Il n’est pas donné à chacun de prendre un bain de multitude : jouir de la foule est un art. […] Le promeneur solitaire et pensif tire une singulière ivresse de cette universelle communion.
Le Spleen de Paris-Les foules, 1864, Baudelaire

Or cette même foule, quand elle coordonne sa colère, peut s’avérer dangereuse.

Manoeuvrer la foule, être en mesure de la contraindre, de l’orienter, de la soumettre est un enjeu pour le pouvoir en place. Et la coercition s’essouffle vite dans les vieux quartiers labyrinthiques. Avec le percement de ses larges avenues, certains virent dans la mesure d’Haussmann un service rendu aux forces armées, en introduisant la possibilité de tirer au canon dans la foule, et de manoeuvrer les troupes de police plus efficacement. Les Gilets jaunes, en montant sur Paris, ont fait les frais de ces boulevards optimisés pour un déploiement policier.

Les fictions en réponse

À l’origine de l’illustration, la vision d’une ville qui croit organiquement et colonise les bâtiments aussi anciens et sacrés soient-ils. Une ville d’effort, où la ligne droite, la vitesse, le confort streamline se heurtent à des empilements enchevêtrés qui positionnent au centre de tout, la marche, voire l’escalade. Dans un tel quartier, le corps n’est plus étranger à l’espace, comme un véhicule détaché. Il doit prendre conscience de sa potentielle chute, entendre l’appel du vide, se mouvoir avec esprit.
On ne déplorait pas l’absence d’un tel quartier, et il ne s’agit nullement d’un plan de rénovation pour Notre-Dame. Faisabilité, accessibilités, législations, responsabilités et équité rendent fantaisiste la colonisation verticale et le bâti sauvage.
Le dessin perspectif et l’espace de l’imaginaire nous offre quand même cette bulle créatrice où tester nos hypothèses.
Le thème récurrent de la ville verticale est déjà présent dans de nombreuses oeuvres de fiction : de Métropolis de Fritz Lang à la série télévisée Altered Carbon. Ce décor transcrit géographiquement les inégalités sociales. Les riches peuplent les hautes sphères, les pauvres croupissent au sol. Une métaphore qui soutient à son insu la théorie du ruissellement : ce que les riches entreprennent retombe, cette fois-ci par la loi inéluctable de la gravité, sur les classes plus pauvres.

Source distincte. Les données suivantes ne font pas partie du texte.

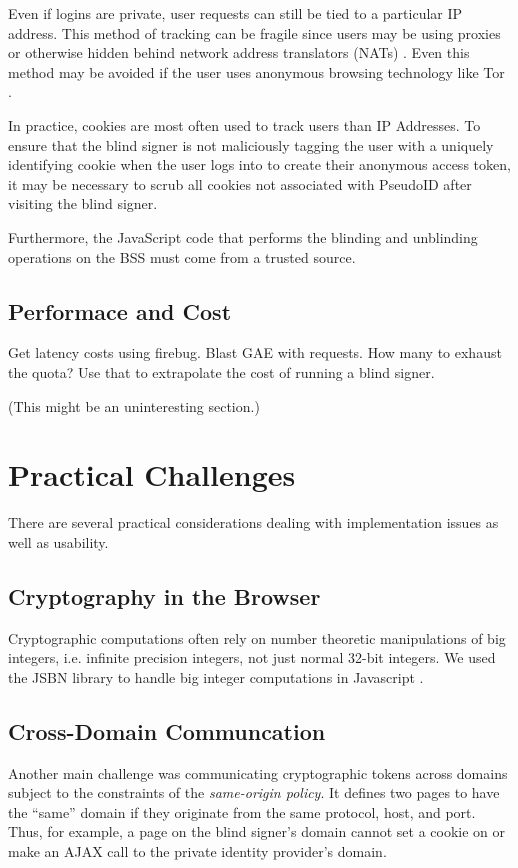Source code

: \documentclass{llncs}
\begin{document}
Even if logins are private, user requests can still be tied to a particular IP address. This method of tracking can be fragile since users may be using proxies or otherwise hidden behind network address translators (NATs) \cite{Pool00}. Even this method may be avoided if the user uses anonymous browsing technology like Tor \cite{Tor}.

In practice, cookies are most often used to track users than IP Addresses. To ensure that the blind signer is not maliciously tagging the user with a uniquely identifying cookie when the user logs into to create their anonymous access token, it may be necessary to scrub all cookies not associated with PseudoID after visiting the blind signer.

Furthermore, the JavaScript code that performs the blinding and unblinding
operations on the BSS must come from a trusted source.

\subsection{Performace and Cost}

Get latency costs using firebug. Blast GAE with requests. How many to
exhaust the quota? Use that to extrapolate the cost of running a blind
signer.

(This might be an uninteresting section.)

\section{Practical Challenges}

There are several practical considerations dealing with implementation issues as
well as usability.

\subsection{Cryptography in the Browser}

Cryptographic computations often rely on number theoretic manipulations of big
integers, i.e. infinite precision integers, not just normal 32-bit integers. We
used the JSBN library to handle big integer computations in Javascript
\cite{Jsbn}.

\subsection{Cross-Domain Communcation}

Another main challenge was communicating cryptographic tokens across domains
subject to the constraints of the \emph{same-origin policy}. It defines two
pages to have the ``same'' domain if they originate from the same protocol,
host, and port. Thus, for example, a page on the blind signer's domain cannot
set a cookie on or make an AJAX call to the private identity provider's domain.
\end{document}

Ou comment associer une pensée économique, une opinion, à une loi physique universelle. Brillant.
Il est à noter que l’exact inverse s’est réellement produit. Dans les immeubles du xixe siècle, avant les ascenseurs, les bourgeois habitaient en bas ; ce sont les domestiques qui s’entassaient sous les combles.

L’agilité pour réplique

D’une autre manière, les sports urbains viennent repenser la pure fonctionnalité de l’espace. Qui considérerait une planche de skateboard comme un outil de relecture architectural ? Il s’agit pourtant de dépouiller rambardes, pylônes et bancs de leurs fonctionnalités et de les éclairer à la lumière de la gravité, de leur redonner sens par l’équilibre, la balance, le mouvement, l’inertie. De même le grimpeur devant un mur n’y voit pas une gouttière, mais un appui. Il peut lire le rebond entre deux surfaces, entendre le dialogue de deux parois suffisamment proches. C’est aussi l’enfant confronté à la démesure de son milieu qui joue et reformule l’espace, traduit ce qui lui est proposé, s’écarte sans arrêt des utilisations pré-pensées et esquive royalement les consignes.

Il y a dans ce texte de ma part l’envie de partager un autre regard sur notre environnement urbain. De ne plus voir un abribus mais une plateforme à investir, de ne pas voir le stationnement stérile mais la fuite créatrice, l’usage inattendu.